This morning I get to spend some time with a roof evaluator looking at my house. Weeeee. Then I get acupuncture. Then I run around and collect supplies for camping. Then babysitting ends and I take the kids to Oakland. Then I come home and take a nap. Then Noah asked to take me dancing! He turned down an invitation to a different kind of event to take me dancing.
He says he feels bad that he’s never offered in ten years. *Sniff* We dance at weddings. Dat’s it. And he says he feels bad about that because his issues with dancing weren’t about me and I’m lots of fun to dance with.
I am not a well established part of the dance community who will sneer about how you aren’t a very good dancer. I’m not polished. I’m not perfect.
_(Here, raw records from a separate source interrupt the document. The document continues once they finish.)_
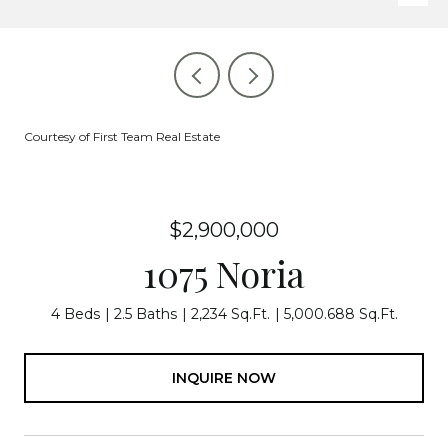
Courtesy of First Team Real Estate
$2,900,000
1075 Noria
4 Beds
2.5 Baths
2,234 Sq.Ft.
5,000.688 Sq.Ft.
INQUIRE NOW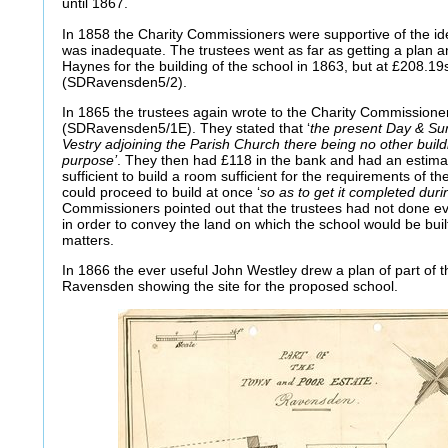
until 1867.
In 1858 the Charity Commissioners were supportive of the ide
was inadequate. The trustees went as far as getting a plan 
Haynes for the building of the school in 1863, but at £208.19s
(SDRavensden5/2).
In 1865 the trustees again wrote to the Charity Commissioner
(SDRavensden5/1E). They stated that ‘
the present Day & Sun
Vestry adjoining the Parish Church there being no other buildi
purpose’
. They then had £118 in the bank and had an estima
sufficient to build a room sufficient for the requirements of t
could proceed to build at once ‘
so as to get it completed dur
Commissioners pointed out that the trustees had not done e
in order to convey the land on which the school would be buil
matters.
In 1866 the ever useful John Westley drew a plan of part of
Ravensden showing the site for the proposed school.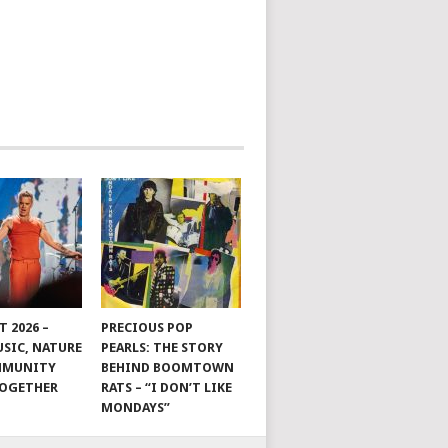
 2026 –
PRECIOUS POP
SIC, NATURE
PEARLS: THE STORY
MMUNITY
BEHIND BOOMTOWN
TOGETHER
RATS – “I DON’T LIKE
MONDAYS”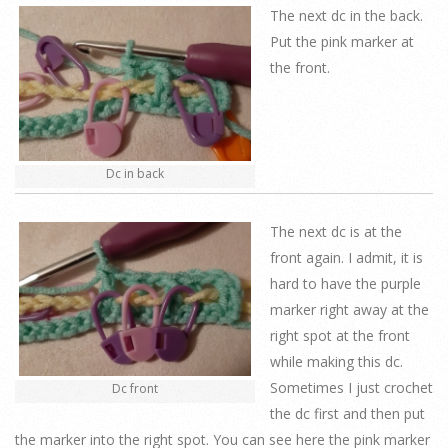
The next dc in the back.
Put the pink marker at
the front.
Dc in back
The next dc is at the
front again. I admit, it is
hard to have the purple
marker right away at the
right spot at the front
while making this dc.
Sometimes I just crochet
Dc front
the dc first and then put
the marker into the right spot. You can see here the pink marker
I fuck up constantly when I dance and my reaction is to laugh and laugh and laugh. I’m there to move around and have fun. I’m not that picky.
If someone comments on my footwork being messy I turn around and wiggle my butt at them. I am not there for stage performance quality dancing.
I do not aspire to being here for your entertainment, motherfucker.
I hope he will have fun. I know I will. We are going to the Saddlerack which will be entertaining.
Then in the morning we will finish the last bits of packing and drive down to Santa Cruz early for some time at Kiva before the camp event. Given how my back feels… let’s do some relaxing before I camp. Goodness.
Spasms suck. But it is that kinda week.
We will have a nice lunch in Santa Cruz too. We will talk and talk and talk. God I love talking to him. That’s what kid free weekends are for us: let’s alternate talking and sex. The whole time. We’ll barely sleep.
Why would we want to do anything else?
We will talk a lot more about the structure of this nonmonogamy stuff. Maybe start writing more down.
I gotta say, his current entrenched position is much less threatening than the position he has held for many years. This is progress.
I’m looking forward to camping. I’m looking forward to the easiest conversation of all happening this weekend so a little bit of the poison in my belly will dissipate.
I’m scared of one conversation in particular. That one is freaking me the fuck out. Why am I so afraid of that one. It’s the only one where I’m afraid of punishment or negative response. I think everyone else will be fairly close to “Oh. Ok. So that’s what you’re doing.” This one person… I’m afraid I am going to hurt them a lot.
I feel so bad.
No way out but through.
I don’t feel like Noah and I understand the shape of this yet. Not fully. I’m still scared of that.
The good news really does change a lot of stuff. Holy shit.